Monday, April 23, 2018

The Song and Dance of Spring

Spring is singing and dancing in my back yard.  The buds are green on the trees and the azalea bush, the iris is shooting up along with the peonies and all the daffodils are in full bloom.  The hosta grows bigger and greener with each passing day. Now, if only the weather would join the song and dance of spring and give us a warm day.  Then I could sit on the deck (my favorite place this time of year) and enjoy the song and dance, and perhaps even participate in the frolic around me with a tune of my own or some fancy footwork.

Kazantzakis wrote that youth “turns on the faucet, permitting time to drain away uselessly and be lost, as though time were water.”  We do that as we grow older, too, doing precisely what William Penn warned us about: “Time is what we want most, but what we use worst.”  The faucet of time is turned on, running its course, and we must use what time gives.  We cannot turn it off now.  We have never been able to turn it off.  We can only use it and live it to the fullest.  We do that by being alive to all the life that is in us, experiencing each moment as a sacred moment, each thought as meaningful, each song our own, every dance our dance.  


What do I mean?  Must I explain?  I think you already know.  Sitting on the deck may be a much better use of time than pulling the weeds that also grow along with and among the iris, peonies, hosta and the daffodils.  (Even if you pull the weeds, they’ll come back again).  Sitting on the deck may produce something more productive than accomplishing some chore that calls out to be done.  (All chores usually have to be repeated and most can wait until tomorrow). Sitting on the deck and singing the song and dancing the dance of spring may be more significant than cleaning the house or washing the car. (Both will need cleaning again).  But that moment on the deck, that moment in time, that moment of thought or without thought, may make you more alive to the life that is in you now than all those other things combined.   This is not an excuse for being either old or lazy, it is a  plain and simple truth that has taken me nearly all my 75 years to discover and experience.  

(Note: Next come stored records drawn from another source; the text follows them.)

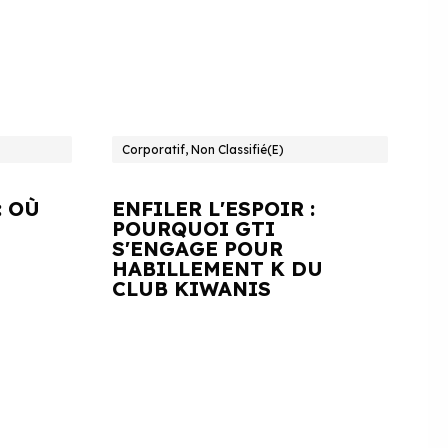
Corporatif, Non Classifié(e)
: OÙ
ENFILER L'ESPOIR :
POURQUOI GTI
S'ENGAGE POUR
HABILLEMENT K DU
CLUB KIWANIS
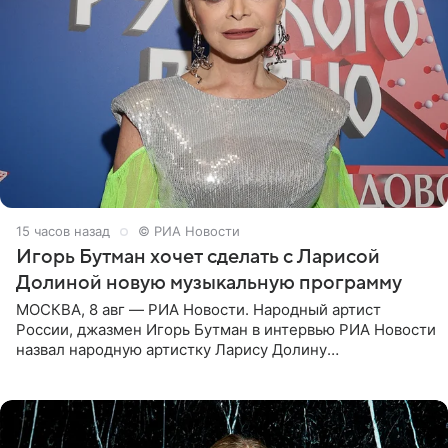
15 часов назад
© РИА Новости
Игорь Бутман хочет сделать с Ларисой
Долиной новую музыкальную программу
МОСКВА, 8 авг — РИА Новости. Народный артист
России, джазмен Игорь Бутман в интервью РИА Новости
назвал народную артистку Ларису Долину
великолепной певицей и рассказал о желании сделать с
ней новую совместную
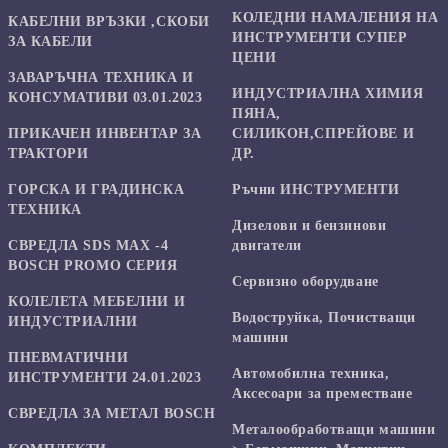
КОЛЕДНИ НАМАЛЕНИЯ НА
КАБЕЛНИ ВРЪЗКИ ,СКОБИ
ИНСТРУМЕНТИ СУПЕР
ЗА КАБЕЛИ
ЦЕНИ
ЗАВАРЪЧНА ТЕХНИКА И
ИНДУСТРИАЛНА ХИМИЯ
КОНСУМАТИВИ 03.01.2023
ПЯНА,
ПРИКАЧЕН ИНВЕНТАР ЗА
СИЛИКОН,СПРЕЙОВЕ И
ТРАКТОРИ
ДР.
ГОРСКА И ГРАДИНСКА
Ръчни ИНСТРУМЕНТИ
ТЕХНИКА
Дизелови и бензинови
СВРЕДЛА SDS MAX -4
двигатели
BOSCH PROMO СЕРИЯ
Сервизно оборудване
КОЛЕЛЕТА МЕБЕЛНИ И
Водоструйка, Почистващи
ИНДУСТРИАЛНИ
машини
ПНЕВМАТИЧНИ
Автомобилна техника,
ИНСТРУМЕНТИ 24.01.2023
Аксесоари за преместване
СВРЕДЛА ЗА МЕТАЛ BOSCH
Mеталообработващи машини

The bride speaks to her beloved, “For now the winter is past, the rains are over and gone; the flowers appear in the countryside; the time is coming when the birds will sing, and the turtle-dove’s cooing will be heard in our land; when the green figs will ripen on the fig-trees and the vines give forth their fragrance.”  I hear the bride speak to me:  “Rise up, come away to the deck with me” (Song of Songs 2:11-13).

Rain is needed, but still the peony grows.